### Your assignment
Output each entry verbatim. Leave the images out.

((

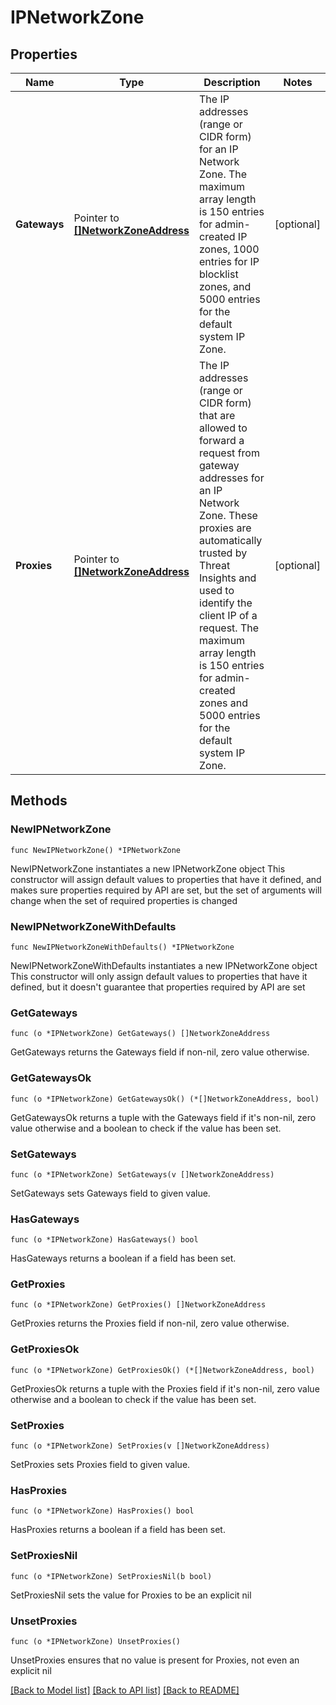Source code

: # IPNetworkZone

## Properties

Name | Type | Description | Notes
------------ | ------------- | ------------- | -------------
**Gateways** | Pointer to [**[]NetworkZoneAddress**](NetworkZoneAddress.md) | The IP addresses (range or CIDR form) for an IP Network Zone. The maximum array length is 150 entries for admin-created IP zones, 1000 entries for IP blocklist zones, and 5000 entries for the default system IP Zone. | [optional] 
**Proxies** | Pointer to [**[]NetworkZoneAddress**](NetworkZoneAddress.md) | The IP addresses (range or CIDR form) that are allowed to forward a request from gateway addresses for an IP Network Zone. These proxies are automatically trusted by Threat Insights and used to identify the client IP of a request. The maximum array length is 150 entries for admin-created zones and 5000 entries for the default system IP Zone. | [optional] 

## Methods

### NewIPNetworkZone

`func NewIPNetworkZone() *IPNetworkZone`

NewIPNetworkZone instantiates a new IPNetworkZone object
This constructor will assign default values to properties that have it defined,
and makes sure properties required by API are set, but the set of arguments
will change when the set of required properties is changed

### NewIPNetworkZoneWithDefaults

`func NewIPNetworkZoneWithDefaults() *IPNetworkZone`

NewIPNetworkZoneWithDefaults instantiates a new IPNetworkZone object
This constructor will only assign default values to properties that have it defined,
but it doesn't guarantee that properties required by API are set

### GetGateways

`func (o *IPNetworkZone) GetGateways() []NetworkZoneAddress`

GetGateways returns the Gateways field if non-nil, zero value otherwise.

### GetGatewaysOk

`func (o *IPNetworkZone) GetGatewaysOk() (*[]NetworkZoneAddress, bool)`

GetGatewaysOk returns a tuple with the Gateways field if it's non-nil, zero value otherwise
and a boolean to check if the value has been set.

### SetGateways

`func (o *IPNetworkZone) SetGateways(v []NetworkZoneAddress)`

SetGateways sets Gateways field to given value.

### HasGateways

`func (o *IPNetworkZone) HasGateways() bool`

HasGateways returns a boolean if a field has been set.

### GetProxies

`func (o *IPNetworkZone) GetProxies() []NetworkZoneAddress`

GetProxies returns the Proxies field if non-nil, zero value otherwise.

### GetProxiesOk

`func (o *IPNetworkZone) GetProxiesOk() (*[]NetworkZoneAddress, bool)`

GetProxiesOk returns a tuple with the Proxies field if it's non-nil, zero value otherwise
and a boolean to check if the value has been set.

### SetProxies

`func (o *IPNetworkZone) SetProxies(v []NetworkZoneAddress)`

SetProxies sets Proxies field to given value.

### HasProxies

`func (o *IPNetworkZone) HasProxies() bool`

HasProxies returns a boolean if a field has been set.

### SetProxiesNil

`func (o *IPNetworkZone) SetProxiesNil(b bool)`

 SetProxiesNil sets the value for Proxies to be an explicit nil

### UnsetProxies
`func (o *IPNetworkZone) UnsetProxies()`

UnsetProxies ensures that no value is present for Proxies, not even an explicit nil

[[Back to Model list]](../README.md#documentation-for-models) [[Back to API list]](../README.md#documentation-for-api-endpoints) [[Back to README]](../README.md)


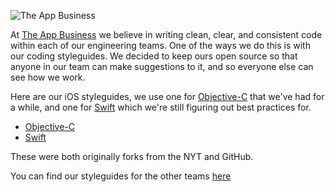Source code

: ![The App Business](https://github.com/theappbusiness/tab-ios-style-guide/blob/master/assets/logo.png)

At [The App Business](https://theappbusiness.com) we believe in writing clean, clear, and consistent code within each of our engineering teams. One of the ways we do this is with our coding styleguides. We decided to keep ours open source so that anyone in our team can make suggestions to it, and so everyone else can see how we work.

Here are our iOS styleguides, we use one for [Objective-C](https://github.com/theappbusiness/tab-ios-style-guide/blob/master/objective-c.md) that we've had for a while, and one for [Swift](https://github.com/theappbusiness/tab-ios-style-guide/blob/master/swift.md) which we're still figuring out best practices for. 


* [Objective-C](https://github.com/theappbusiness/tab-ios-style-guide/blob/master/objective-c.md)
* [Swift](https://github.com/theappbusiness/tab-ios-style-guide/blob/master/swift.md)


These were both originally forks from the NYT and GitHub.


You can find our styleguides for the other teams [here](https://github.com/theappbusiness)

))

### Solution to the exercise
Source code

: # IPNetworkZone

## Properties

Name | Type | Description | Notes
------------ | ------------- | ------------- | -------------
**Gateways** | Pointer to [**[]NetworkZoneAddress**](NetworkZoneAddress.md) | The IP addresses (range or CIDR form) for an IP Network Zone. The maximum array length is 150 entries for admin-created IP zones, 1000 entries for IP blocklist zones, and 5000 entries for the default system IP Zone. | [optional] 
**Proxies** | Pointer to [**[]NetworkZoneAddress**](NetworkZoneAddress.md) | The IP addresses (range or CIDR form) that are allowed to forward a request from gateway addresses for an IP Network Zone. These proxies are automatically trusted by Threat Insights and used to identify the client IP of a request. The maximum array length is 150 entries for admin-created zones and 5000 entries for the default system IP Zone. | [optional] 

## Methods

### NewIPNetworkZone

`func NewIPNetworkZone() *IPNetworkZone`

NewIPNetworkZone instantiates a new IPNetworkZone object
This constructor will assign default values to properties that have it defined,
and makes sure properties required by API are set, but the set of arguments
will change when the set of required properties is changed

### NewIPNetworkZoneWithDefaults

`func NewIPNetworkZoneWithDefaults() *IPNetworkZone`

NewIPNetworkZoneWithDefaults instantiates a new IPNetworkZone object
This constructor will only assign default values to properties that have it defined,
but it doesn't guarantee that properties required by API are set

### GetGateways

`func (o *IPNetworkZone) GetGateways() []NetworkZoneAddress`

GetGateways returns the Gateways field if non-nil, zero value otherwise.

### GetGatewaysOk

`func (o *IPNetworkZone) GetGatewaysOk() (*[]NetworkZoneAddress, bool)`

GetGatewaysOk returns a tuple with the Gateways field if it's non-nil, zero value otherwise
and a boolean to check if the value has been set.

### SetGateways

`func (o *IPNetworkZone) SetGateways(v []NetworkZoneAddress)`

SetGateways sets Gateways field to given value.

### HasGateways

`func (o *IPNetworkZone) HasGateways() bool`

HasGateways returns a boolean if a field has been set.

### GetProxies

`func (o *IPNetworkZone) GetProxies() []NetworkZoneAddress`

GetProxies returns the Proxies field if non-nil, zero value otherwise.

### GetProxiesOk

`func (o *IPNetworkZone) GetProxiesOk() (*[]NetworkZoneAddress, bool)`

GetProxiesOk returns a tuple with the Proxies field if it's non-nil, zero value otherwise
and a boolean to check if the value has been set.

### SetProxies

`func (o *IPNetworkZone) SetProxies(v []NetworkZoneAddress)`

SetProxies sets Proxies field to given value.

### HasProxies

`func (o *IPNetworkZone) HasProxies() bool`

HasProxies returns a boolean if a field has been set.

### SetProxiesNil

`func (o *IPNetworkZone) SetProxiesNil(b bool)`

 SetProxiesNil sets the value for Proxies to be an explicit nil

### UnsetProxies
`func (o *IPNetworkZone) UnsetProxies()`

UnsetProxies ensures that no value is present for Proxies, not even an explicit nil

[[Back to Model list]](../README.md#documentation-for-models) [[Back to API list]](../README.md#documentation-for-api-endpoints) [[Back to README]](../README.md)


Source code

: ![The App Business](https://github.com/theappbusiness/tab-ios-style-guide/blob/master/assets/logo.png)

At [The App Business](https://theappbusiness.com) we believe in writing clean, clear, and consistent code within each of our engineering teams. One of the ways we do this is with our coding styleguides. We decided to keep ours open source so that anyone in our team can make suggestions to it, and so everyone else can see how we work.

Here are our iOS styleguides, we use one for [Objective-C](https://github.com/theappbusiness/tab-ios-style-guide/blob/master/objective-c.md) that we've had for a while, and one for [Swift](https://github.com/theappbusiness/tab-ios-style-guide/blob/master/swift.md) which we're still figuring out best practices for. 


* [Objective-C](https://github.com/theappbusiness/tab-ios-style-guide/blob/master/objective-c.md)
* [Swift](https://github.com/theappbusiness/tab-ios-style-guide/blob/master/swift.md)


These were both originally forks from the NYT and GitHub.


You can find our styleguides for the other teams [here](https://github.com/theappbusiness)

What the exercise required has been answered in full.